Only the number should be given: how many lines below contain "MSRP".
Data for analysis below:
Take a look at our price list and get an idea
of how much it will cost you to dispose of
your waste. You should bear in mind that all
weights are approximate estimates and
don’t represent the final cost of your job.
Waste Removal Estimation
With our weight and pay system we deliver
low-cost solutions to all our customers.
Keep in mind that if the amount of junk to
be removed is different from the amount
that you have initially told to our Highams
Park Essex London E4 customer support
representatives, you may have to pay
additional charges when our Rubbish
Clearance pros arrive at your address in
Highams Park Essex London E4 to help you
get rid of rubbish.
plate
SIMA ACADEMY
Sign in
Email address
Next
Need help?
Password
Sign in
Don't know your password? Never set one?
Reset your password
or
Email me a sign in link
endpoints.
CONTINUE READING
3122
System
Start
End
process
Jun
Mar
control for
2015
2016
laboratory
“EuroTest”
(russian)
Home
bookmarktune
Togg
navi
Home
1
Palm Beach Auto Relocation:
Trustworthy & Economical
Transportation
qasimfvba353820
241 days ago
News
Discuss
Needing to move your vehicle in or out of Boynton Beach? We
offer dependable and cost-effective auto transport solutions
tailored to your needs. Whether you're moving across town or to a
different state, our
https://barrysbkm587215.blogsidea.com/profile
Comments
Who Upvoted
End of Data for analysis.
Data for analysis below:
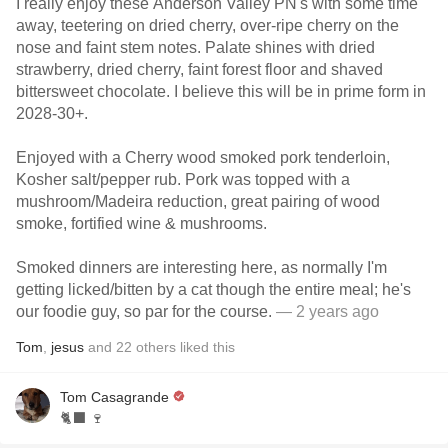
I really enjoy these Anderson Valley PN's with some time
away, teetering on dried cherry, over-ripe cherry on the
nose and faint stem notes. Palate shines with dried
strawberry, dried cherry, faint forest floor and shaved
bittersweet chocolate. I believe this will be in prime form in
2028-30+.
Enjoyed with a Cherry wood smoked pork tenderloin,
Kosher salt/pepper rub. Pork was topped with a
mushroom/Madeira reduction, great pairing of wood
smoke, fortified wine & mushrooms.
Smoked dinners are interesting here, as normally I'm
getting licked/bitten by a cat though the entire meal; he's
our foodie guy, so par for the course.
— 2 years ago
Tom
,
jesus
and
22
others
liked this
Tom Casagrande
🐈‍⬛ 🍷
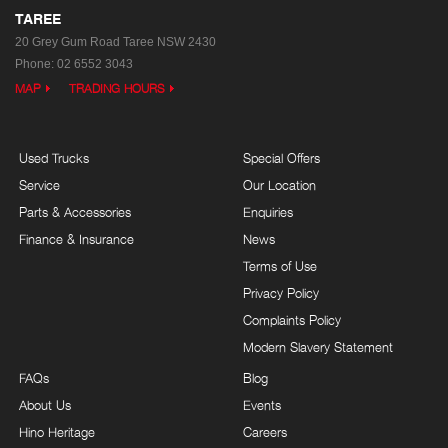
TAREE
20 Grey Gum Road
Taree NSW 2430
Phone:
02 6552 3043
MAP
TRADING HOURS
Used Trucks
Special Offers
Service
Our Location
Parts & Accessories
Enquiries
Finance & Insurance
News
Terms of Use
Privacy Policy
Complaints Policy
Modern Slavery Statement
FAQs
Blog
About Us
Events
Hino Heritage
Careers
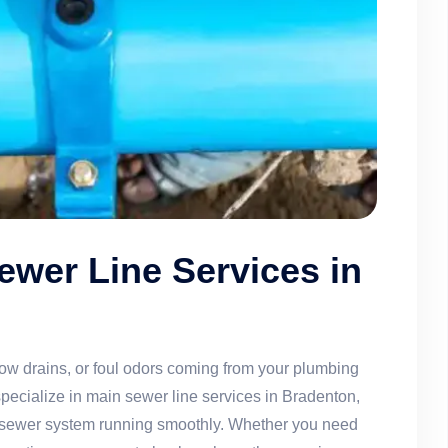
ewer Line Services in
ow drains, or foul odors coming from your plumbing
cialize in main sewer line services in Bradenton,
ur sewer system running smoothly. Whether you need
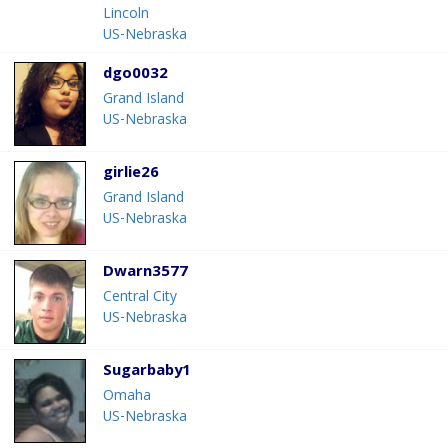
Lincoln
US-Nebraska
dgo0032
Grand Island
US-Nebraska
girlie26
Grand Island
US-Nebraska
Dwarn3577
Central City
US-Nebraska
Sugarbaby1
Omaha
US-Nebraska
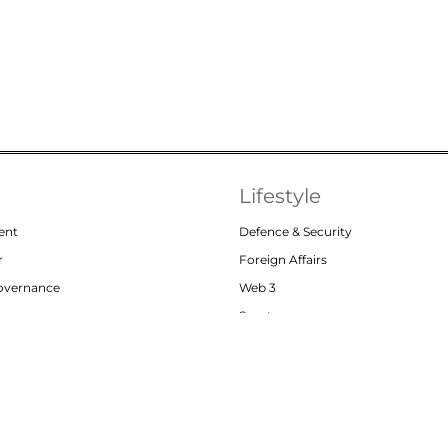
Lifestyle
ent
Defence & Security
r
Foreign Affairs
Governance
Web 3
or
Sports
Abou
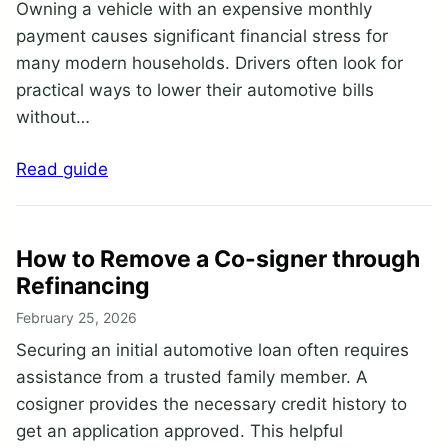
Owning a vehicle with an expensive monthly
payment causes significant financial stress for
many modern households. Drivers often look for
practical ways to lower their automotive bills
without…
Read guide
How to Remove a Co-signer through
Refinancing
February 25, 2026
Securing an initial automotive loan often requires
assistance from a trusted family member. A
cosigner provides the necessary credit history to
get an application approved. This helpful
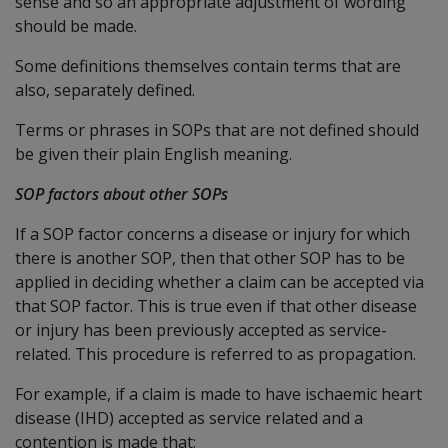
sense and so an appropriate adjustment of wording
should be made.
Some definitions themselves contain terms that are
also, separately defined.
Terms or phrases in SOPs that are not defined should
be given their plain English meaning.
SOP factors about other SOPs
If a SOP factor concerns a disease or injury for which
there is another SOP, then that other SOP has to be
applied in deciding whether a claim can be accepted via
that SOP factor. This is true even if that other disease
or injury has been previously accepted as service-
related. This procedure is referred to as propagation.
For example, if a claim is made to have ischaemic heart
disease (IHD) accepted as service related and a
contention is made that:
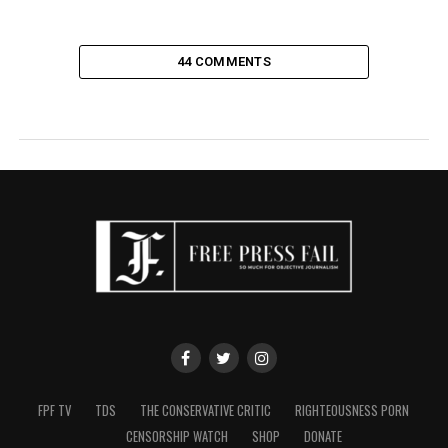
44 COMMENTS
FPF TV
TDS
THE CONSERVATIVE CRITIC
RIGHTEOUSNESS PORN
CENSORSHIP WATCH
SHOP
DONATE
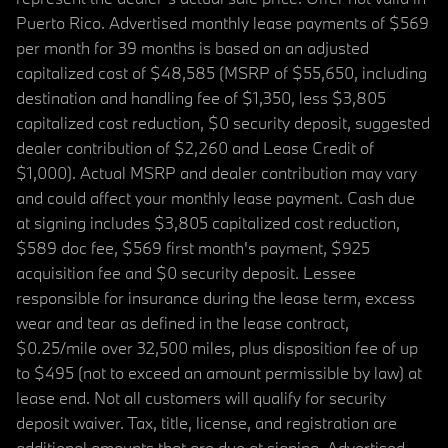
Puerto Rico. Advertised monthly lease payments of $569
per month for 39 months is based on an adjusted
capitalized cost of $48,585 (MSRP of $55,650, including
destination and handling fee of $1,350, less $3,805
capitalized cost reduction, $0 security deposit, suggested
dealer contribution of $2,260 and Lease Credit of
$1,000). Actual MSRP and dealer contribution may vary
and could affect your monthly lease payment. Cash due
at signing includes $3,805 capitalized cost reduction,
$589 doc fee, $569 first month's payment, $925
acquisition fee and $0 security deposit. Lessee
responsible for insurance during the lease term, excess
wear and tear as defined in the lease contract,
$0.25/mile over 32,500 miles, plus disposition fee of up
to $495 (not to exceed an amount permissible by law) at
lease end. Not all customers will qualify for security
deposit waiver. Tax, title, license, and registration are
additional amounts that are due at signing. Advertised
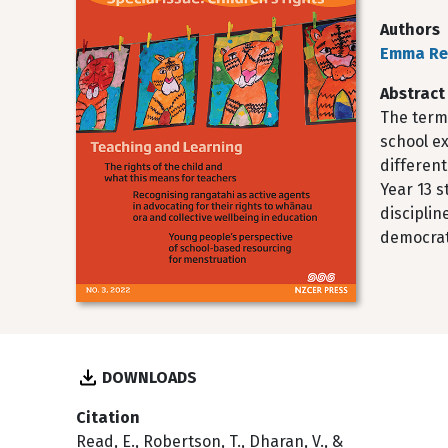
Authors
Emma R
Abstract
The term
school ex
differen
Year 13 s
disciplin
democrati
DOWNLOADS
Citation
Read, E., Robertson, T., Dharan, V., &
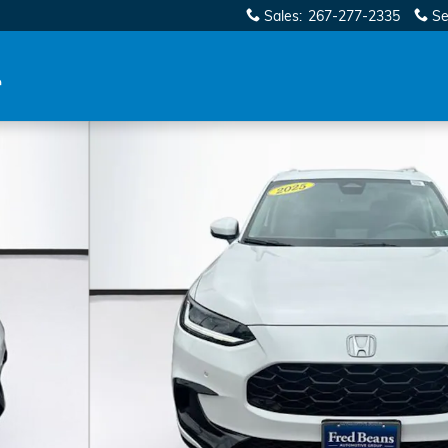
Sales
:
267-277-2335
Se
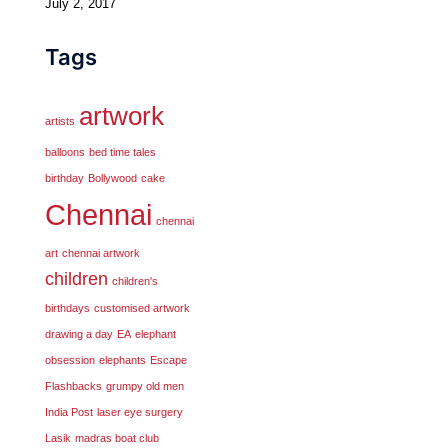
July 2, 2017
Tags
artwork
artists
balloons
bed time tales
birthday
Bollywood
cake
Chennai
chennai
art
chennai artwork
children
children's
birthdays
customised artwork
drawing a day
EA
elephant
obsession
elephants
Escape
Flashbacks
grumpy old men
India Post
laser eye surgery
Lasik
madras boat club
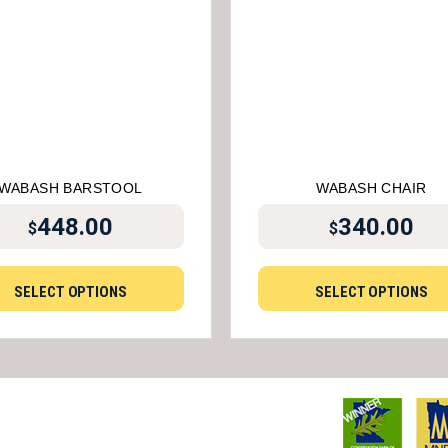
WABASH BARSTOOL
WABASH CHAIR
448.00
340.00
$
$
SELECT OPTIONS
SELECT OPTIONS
End of Data for analysis.
Data for analysis below:
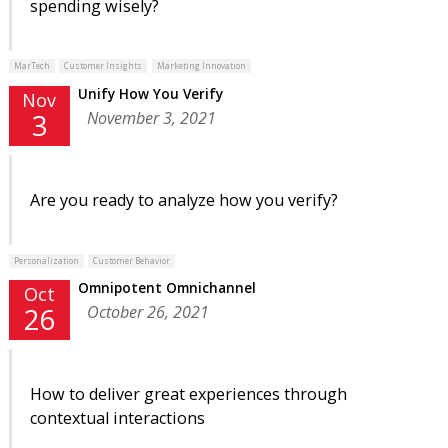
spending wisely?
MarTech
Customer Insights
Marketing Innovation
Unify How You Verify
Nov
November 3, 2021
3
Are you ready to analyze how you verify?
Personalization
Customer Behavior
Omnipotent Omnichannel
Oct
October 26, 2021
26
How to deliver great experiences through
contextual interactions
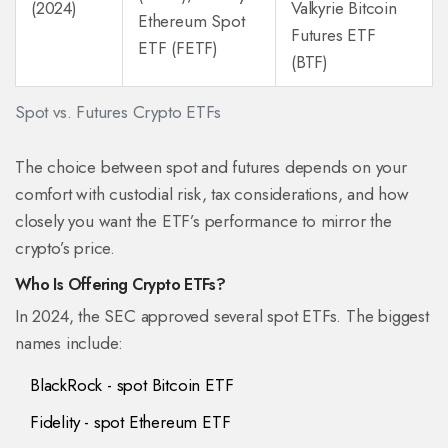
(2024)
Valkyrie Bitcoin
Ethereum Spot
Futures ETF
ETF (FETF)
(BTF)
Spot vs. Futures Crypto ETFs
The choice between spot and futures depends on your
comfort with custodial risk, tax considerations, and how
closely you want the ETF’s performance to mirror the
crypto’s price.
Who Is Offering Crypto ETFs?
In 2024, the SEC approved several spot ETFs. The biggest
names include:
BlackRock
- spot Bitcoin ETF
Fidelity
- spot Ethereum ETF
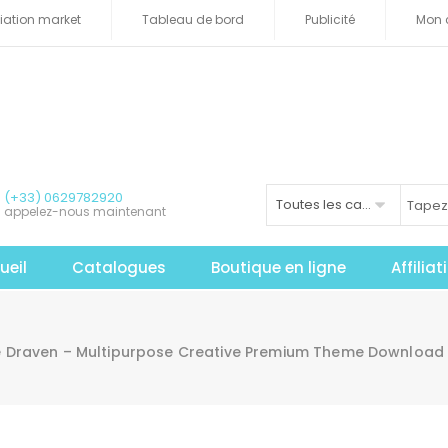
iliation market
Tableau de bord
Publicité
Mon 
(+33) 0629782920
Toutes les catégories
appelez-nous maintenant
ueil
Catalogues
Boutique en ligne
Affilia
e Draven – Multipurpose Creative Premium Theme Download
End of Data for analysis.
• _Task answer_: 2